The Norplant Option

The Norplant Option

The Norplant Option

Aug. 29 1996 3:30 AM

The Norplant Option

A sensible, humane alternative that wasn't even considered during the welfare-reform debate.

(Continued from Page 2)

Plaintiffs' tort lawyers have nearly killed off Norplant, scaring away many women and doctors, by a torrent of personal-injury suits against its manufacturer. The lawyers include many of the same folks who created a tidal wave of litigation based on the apparently bogus claim about the dangers of silicone breast implants. But the Food and Drug Administration has repeatedly found Norplant to be safe and effective. More than a million women have used it with only minor side effects, such as changing menstrual bleeding patterns, reported.


There have been complaints by a small percentage of Norplant users of severe pain or scarring from having it removed.

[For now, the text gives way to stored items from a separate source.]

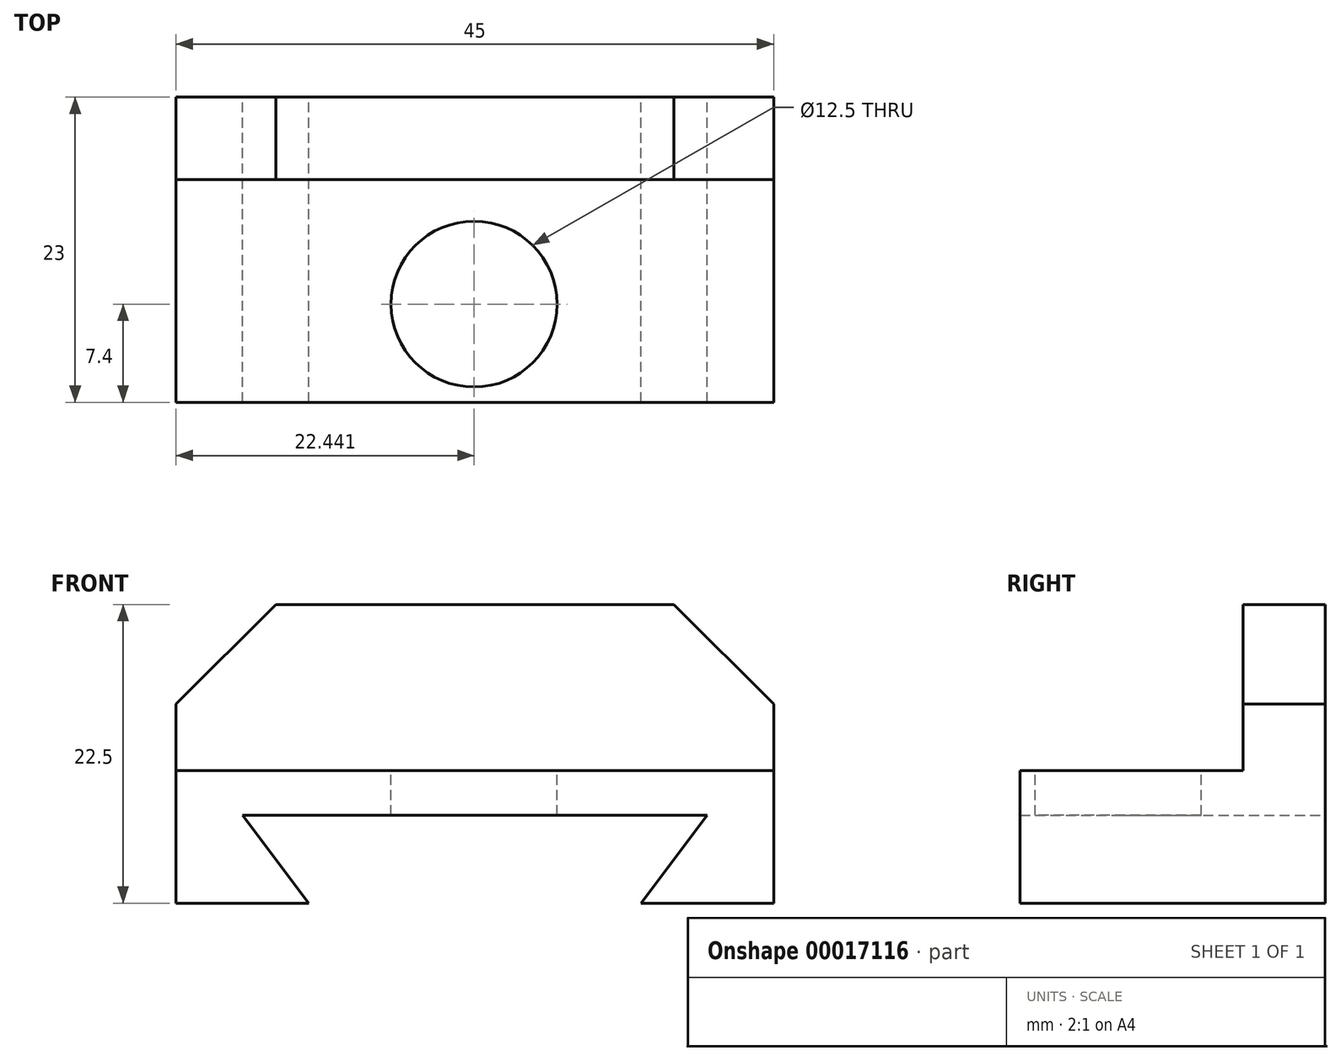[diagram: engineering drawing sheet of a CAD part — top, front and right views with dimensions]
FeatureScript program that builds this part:
annotation { "Feature Type Name" : "Feature", "Feature Type Description" : "" }
export const myFeature = defineFeature(function(context is Context, id is Id, definition is map)
    precondition{}
    {
        {
            var Q0;
            Q0=qCreatedBy(makeId("Front.planeOp"),FACE);
            var sketch = newSketch(context, id + "F0", { "sketchPlane" : qUnion([Q0])});
            skLineSegment(sketch, "E0", {"start": v(1.27, -18.7) * mm, "end": v(-8.73, -18.7) * mm});
            skLineSegment(sketch, "E1", {"start": v(-8.73, -18.7) * mm, "end": v(-8.73, -8.7) * mm});
            skLineSegment(sketch, "E2", {"start": v(-8.73, -8.7) * mm, "end": v(36.27, -8.7) * mm});
            skLineSegment(sketch, "E3", {"start": v(36.27, -8.7) * mm, "end": v(36.27, -18.7) * mm});
            skLineSegment(sketch, "E4", {"start": v(36.27, -18.7) * mm, "end": v(26.27, -18.7) * mm});
            skLineSegment(sketch, "E5", {"start": v(-8.73, -8.7) * mm, "end": v(-8.73, -3.7) * mm});
            skLineSegment(sketch, "E6", {"start": v(-8.73, -3.7) * mm, "end": v(-1.23, 3.8) * mm});
            skLineSegment(sketch, "E7", {"start": v(-1.23, 3.8) * mm, "end": v(28.77, 3.8) * mm});
            skLineSegment(sketch, "E8", {"start": v(28.77, 3.8) * mm, "end": v(36.27, -3.7) * mm});
            skLineSegment(sketch, "E9", {"start": v(36.27, -3.7) * mm, "end": v(36.27, -8.7) * mm});
            skLineSegment(sketch, "E10", {"start": v(1.27, -18.7) * mm, "end": v(-3.73, -12.07) * mm});
            skLineSegment(sketch, "E11", {"start": v(-3.73, -12.07) * mm, "end": v(31.27, -12.07) * mm});
            skLineSegment(sketch, "E12", {"start": v(31.27, -12.07) * mm, "end": v(26.27, -18.7) * mm});
            skSolve(sketch);
        }
        {
            var Q0;
            Q0=makeQuery(id+"F0.imprint","IMPRINT",FACE,{"disambiguationData":[TD([[makeQuery(id+"F0.imprint","IMPRINT",EDGE,{"derivedFrom":sQuery(id+"F0.wireOp",EDGE,"E0")}),-1.0]])]});
            extrude(context, id + "F1", {"entities" : qUnion([Q0]), "depth" : 23 * mm});
        }
        {
            var Q0;
            Q0=makeQuery(id+"F0.imprint","IMPRINT",FACE,{"disambiguationData":[TD([[makeQuery(id+"F0.imprint","IMPRINT",EDGE,{"derivedFrom":sQuery(id+"F0.wireOp",EDGE,"E2")}),1.0]])]});
            extrude(context, id + "F2", {"entities" : qUnion([Q0]), "operationType" : NewBodyOperationType.ADD, "depth" : 6.2 * mm});
        }
        {
            var Q0;
            Q0=makeQuery(id+"F1.opExtrude","SWEPT_FACE",FACE,{"disambiguationData":[OSD([sQuery(id+"F0.wireOp",EDGE,"E2")])]});
            var sketch = newSketch(context, id + "F3", { "sketchPlane" : qUnion([Q0])});
            skCircle(sketch, "E13", {"center": v(13.71, -15.6) * mm, "radius": 6.25 * mm});
            skSolve(sketch);
        }
        {
            var Q0;
            Q0=makeQuery(id+"F3.imprint","IMPRINT",FACE,{"disambiguationData":[TD([[makeQuery(id+"F3.imprint","IMPRINT",EDGE,{"derivedFrom":sQuery(id+"F3.wireOp",EDGE,"E13")}),1.0]])]});
            extrude(context, id + "F4", {"entities" : qUnion([Q0]), "operationType" : NewBodyOperationType.REMOVE, "endBound" : BoundingType.THROUGH_ALL, "oppositeDirection" : true, "depth" : 25 * mm});
        }
    });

But the apparent reason was inadequate training of physicians in the (usually quick and painless) removal procedure--an easily remedied problem--and not any inherent defect in the product.

It is sexist to seek to thrust contraception only upon women.

Sexism has nothing to do with it. First, almost all welfare checks are written to women--not to men, who don't get pregnant. Second, the only forms of contraception now available for men are condoms and vasectomies. It would hardly make sense to hand out $1,000 payments to men for taking home a bunch of condoms, or to try to police their use. And a vasectomy--unlike a Norplant implant-- cannot always be reversed.

Giving teen-agers contraceptives encourages promiscuity, and bribing them to use Norplant will encourage it even more.

The weight of the evidence suggests that teen-agers' decisions whether or not to engage in sexual activity don't have much to do with whether the government gives them contraceptives. Many have unprotected sex, and almost all can get contraceptives if they want them. As I have suggested, one possible restriction (although not one I would favor) on any Norplant incentive program would be to limit eligibility to teen-agers who have already been pregnant or, at least, sexually active. Norplant counselors could also stress the benefits of abstinence, while presenting the contraceptive as a backup safeguard.

Teen-agers should learn about sex and contraception from their parents, not the government.

A parental-consent requirement would answer this objection. I would not advocate such a requirement, however, because of the overwhelming evidence that many parents have little or no constructive communication with their children about such matters. I hope that my own two daughters (now 12 and nine years old) would consult with me and my wife before getting Norplant or becoming sexually active. But if they end up deciding to go their own ways, I'd rather that they have unrestricted access to Norplant than that they risk pregnancy.

Would a Norplant program be thwarted by the fact that many poor teen-agers actually want to get pregnant and have a child? I don't think so. First, there are about 3 million unwanted pregnancies in the United States every year, half of which end in abortion. Many of these involve teen-agers and women who are (or will be) on welfare. Norplant could stop almost all these. Second, the allure of pregnancy for many other poor teen-agers may be so slight, or so fleeting, or so fraught with ambivalence, that a $1,000 Norplant incentive would have plenty of takers.

And even if such a program only delayed pregnancies a few years, that would be a very good thing. Most 15-year-olds would be better mothers, and have a better chance of making something of their own lives, if they waited five or seven years before having babies.

Norplant is no panacea for poverty; nothing is. The question is whether a Norplant incentive program might do some good. There's only one way to find out: Give it a try. If it fails, the cost--in terms of numbers of teen-agers and women taking the $1,000 offer--will be tiny. And it just might help.